◆ EXCERPT PROVIDED
--- START ---

Photography and Civic Engagement

Race, Citizenship, and Self Image in 19th Century American Photography

by Holly Stuart Hughes

Photo of Shawn Michelle Smith

Shawn Michelle Smith

Shawn Michelle Smith is professor of Visual and Critical Studies at the School of the Art Institute of Chicago. She has published seven books, including American Archives: Gender, Race, and Class in Visual Culture (1999), Photography on the Color Line: W. E. B. Du Bois, Race, and Visual Culture (2004), and the award-winning titles At the Edge of Sight: Photography and the Unseen (2013) and Photographic Returns: Racial Justice and the Time of Photography (2020). Her work has been supported by fellowships from the Schomburg Center for Research in Black Culture, the Georgia O’Keeffe Museum Research Center, the Sterling and Francine Clark Art Institute, and the John Simon Guggenheim Memorial Foundation, among others.

You’ve written a lot about the history of photography and its relationship to shifting ideas about race, identity, and citizenship in 19th and 20th century America. You’ve also written about African Americans who were making and also commissioning daguerreotypes and cartes de visite before the Civil War.     

The work of nineteenth-century African American photographers is important but so is the work of African American portrait subjects. Before owning a camera was widespread, sitters collaborated with photographers in the production of portraits, performing and co-producing images of themselves.

--- END ---

◆ STORED DATA

--- START ---

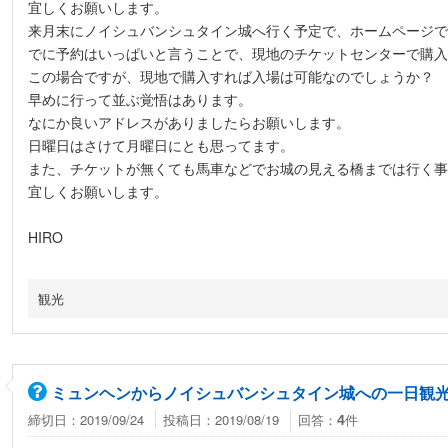
宜しくお願いします。
来月末にノイシュバンシュタイン城へ行く予定で、ホームページで
でに予約はいっぱいと言うことで、現地のチケットセンターで購入
この場合ですが、現地で購入すれば入場は可能なのでしょうか？
早めに行って並ぶ覚悟はあります。
なにか良いアドレスがありましたらお願いします。
日曜日はさけて月曜日にとも思ってます。
また、チケットが無くても馬車などでお城の見える橋までは行く事
宜しくお願いします。
HIRO
観光
ミュンヘンからノイシュバンシュタイン城への一日観
締切日：2019/09/24
投稿日：2019/08/19
回答：
件
4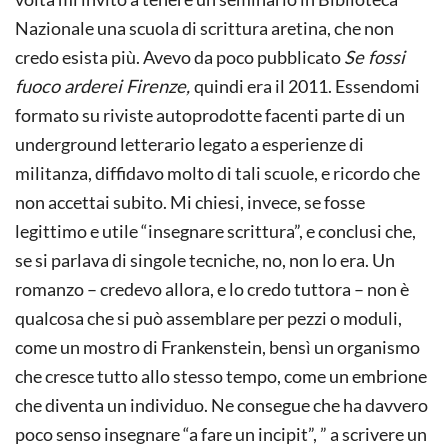
Nazionale una scuola di scrittura aretina, che non
credo esista più. Avevo da poco pubblicato
Se fossi
fuoco arderei Firenze,
quindi era il 2011. Essendomi
formato su riviste autoprodotte facenti parte di un
underground letterario legato a esperienze di
militanza, diffidavo molto di tali scuole, e ricordo che
non accettai subito. Mi chiesi, invece, se fosse
legittimo e utile “insegnare scrittura”, e conclusi che,
se si parlava di singole tecniche, no, non lo era. Un
romanzo – credevo allora, e lo credo tuttora – non è
qualcosa che si può assemblare per pezzi o moduli,
come un mostro di Frankenstein, bensì un organismo
che cresce tutto allo stesso tempo, come un embrione
che diventa un individuo. Ne consegue che ha davvero
poco senso insegnare “a fare un incipit”, ” a scrivere un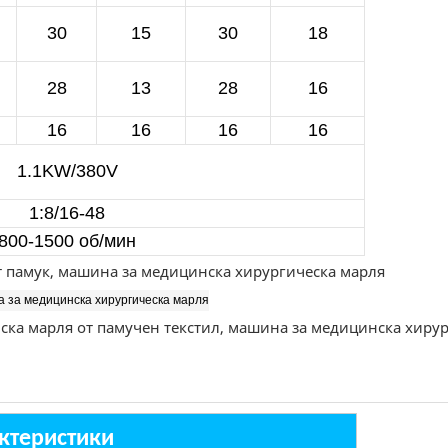
30
15
30
18
28
13
28
16
16
16
16
16
1.1KW/380V
1:8/16-48
800-1500 об/мин
ктеристики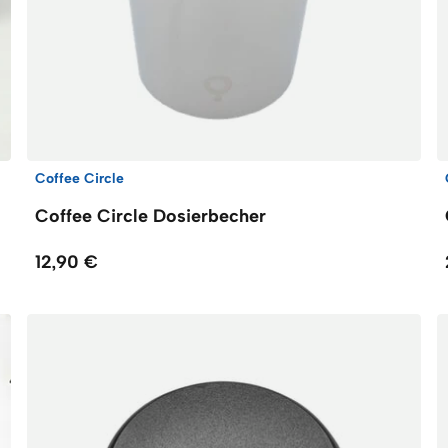
Coffee Circle
Coffee Circle Dosierbecher
12,90 €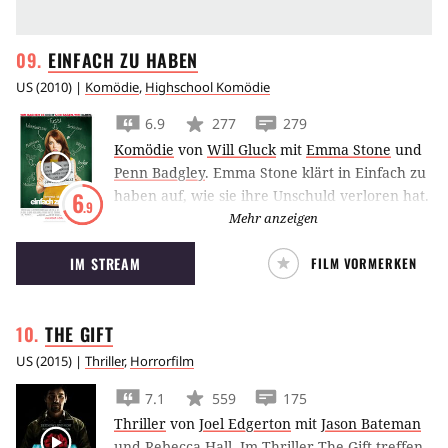
EINFACH ZU
HABEN
US
(
2010
) |
Komödie
,
Highschool Komödie
6.9
277
279
Komödie
von
Will Gluck
mit
Emma Stone
und
Penn Badgley
.
Emma Stone klärt in Einfach zu
haben auf, wie sie ihre Unschuld verloren hat.
6
.9
Nämlich gar nicht.
Mehr anzeigen
IM STREAM
FILM VORMERKEN
THE
GIFT
US
(
2015
) |
Thriller
,
Horrorfilm
7.1
559
175
Thriller
von
Joel Edgerton
mit
Jason Bateman
und
Rebecca Hall
.
Im Thriller The Gift treffen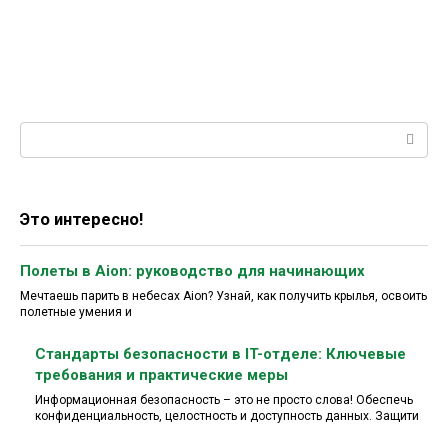
Поиск:
Это интересно!
Полеты в Aion: руководство для начинающих
Мечтаешь парить в небесах Aion? Узнай, как получить крылья, освоить
полетные умения и
Стандарты безопасности в IT-отделе: Ключевые
требования и практические меры
Информационная безопасность – это не просто слова! Обеспечь
конфиденциальность, целостность и доступность данных. Защити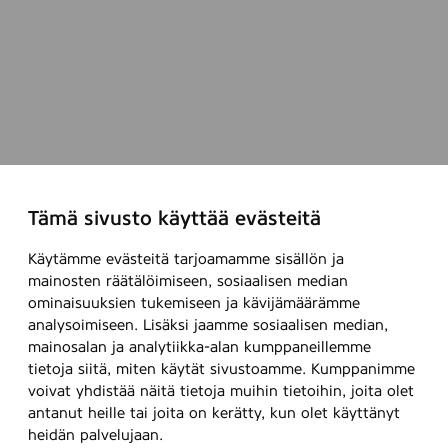
r
0
)
0
,
m
3
m
6
,
7
8
p
c
s
Tämä sivusto käyttää evästeitä
(
T
Käytämme evästeitä tarjoamamme sisällön ja
u
mainosten räätälöimiseen, sosiaalisen median
i
ominaisuuksien tukemiseen ja kävijämäärämme
analysoimiseen. Lisäksi jaamme sosiaalisen median,
k
mainosalan ja analytiikka-alan kumppaneillemme
k
tietoja siitä, miten käytät sivustoamme. Kumppanimme
u
voivat yhdistää näitä tietoja muihin tietoihin, joita olet
t
antanut heille tai joita on kerätty, kun olet käyttänyt
u
heidän palvelujaan.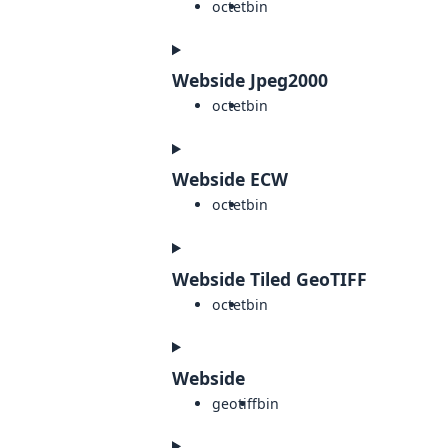
octet
bin
Webside Jpeg2000
octet
bin
Webside ECW
octet
bin
Webside Tiled GeoTIFF
octet
bin
Webside
geotiff
bin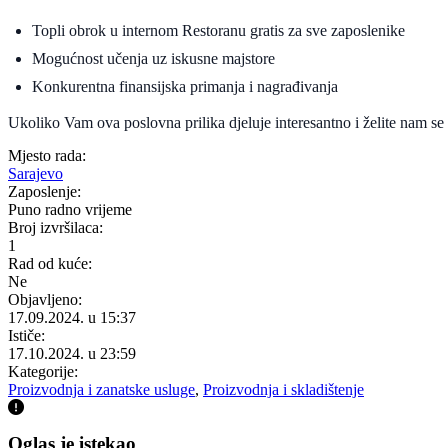
Topli obrok u internom Restoranu gratis za sve zaposlenike
Mogućnost učenja uz iskusne majstore
Konkurentna finansijska primanja i nagrađivanja
Ukoliko Vam ova poslovna prilika djeluje interesantno i želite nam se p
Mjesto rada:
Sarajevo
Zaposlenje:
Puno radno vrijeme
Broj izvršilaca:
1
Rad od kuće:
Ne
Objavljeno:
17.09.2024. u 15:37
Ističe:
17.10.2024. u 23:59
Kategorije:
Proizvodnja i zanatske usluge
,
Proizvodnja i skladištenje
Oglas je istekao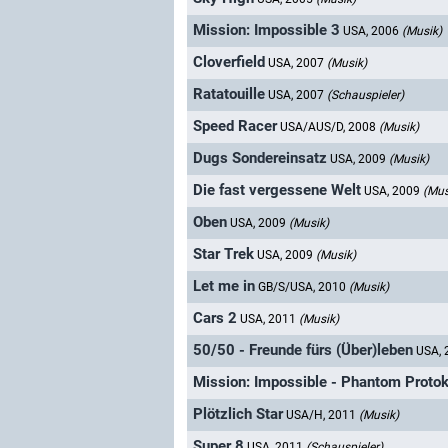
Mission: Impossible 3
USA, 2006
(Musik)
Cloverfield
USA, 2007
(Musik)
Ratatouille
USA, 2007
(Schauspieler)
Speed Racer
USA/AUS/D, 2008
(Musik)
Dugs Sondereinsatz
USA, 2009
(Musik)
Die fast vergessene Welt
USA, 2009
(Mus
Oben
USA, 2009
(Musik)
Star Trek
USA, 2009
(Musik)
Let me in
GB/S/USA, 2010
(Musik)
Cars 2
USA, 2011
(Musik)
50/50 - Freunde fürs (Über)leben
USA,
Mission: Impossible - Phantom Protok
Plötzlich Star
USA/H, 2011
(Musik)
Super 8
USA, 2011
(Schauspieler)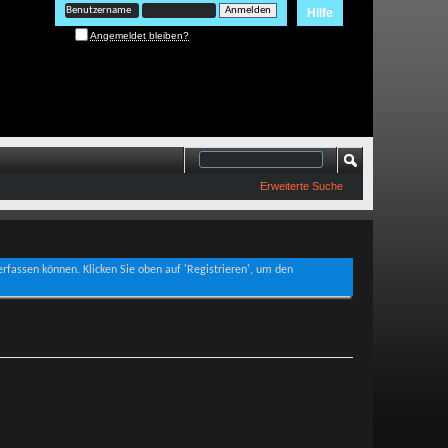
Hilfe
Angemeldet bleiben?
Erweiterte Suche
verfassen können. Klicken Sie oben auf 'Registrieren', um den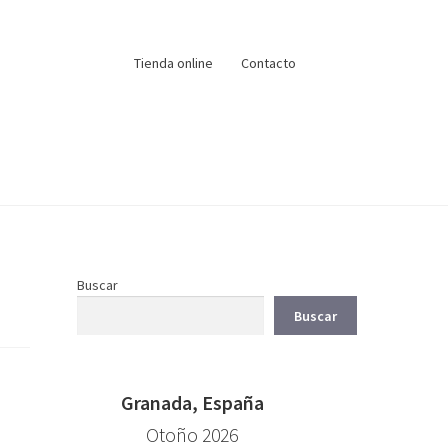
Tienda online
Contacto
Buscar
Buscar
Granada, España
Otoño 2026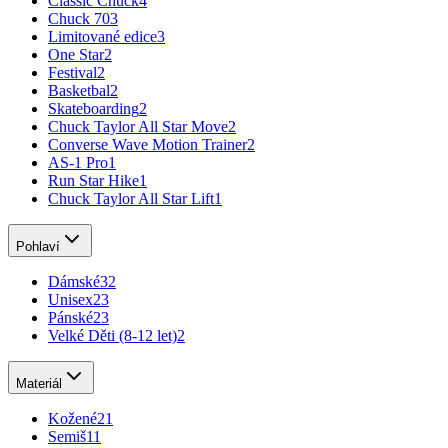
Classic Chuck
4
Chuck 70
3
Limitované edice
3
One Star
2
Festival
2
Basketbal
2
Skateboarding
2
Chuck Taylor All Star Move
2
Converse Wave Motion Trainer
2
AS-1 Pro
1
Run Star Hike
1
Chuck Taylor All Star Lift
1
Pohlaví
Dámské
32
Unisex
23
Pánské
23
Velké Děti (8-12 let)
2
Materiál
Kožené
21
Semiš
11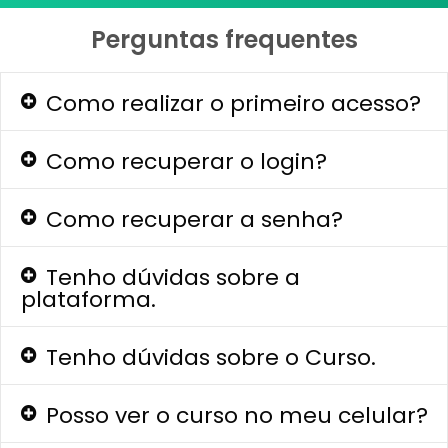
Perguntas frequentes
Como realizar o primeiro acesso?
Como recuperar o login?
Como recuperar a senha?
Tenho dúvidas sobre a
plataforma.
Tenho dúvidas sobre o Curso.
Posso ver o curso no meu celular?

--- END ---

According to the interview on race and self-image in 19th-century American photography, how many books has Shawn Michelle Smith published? None of the items are needed.

◆ SOLUTION TO THIS TASK
Seven.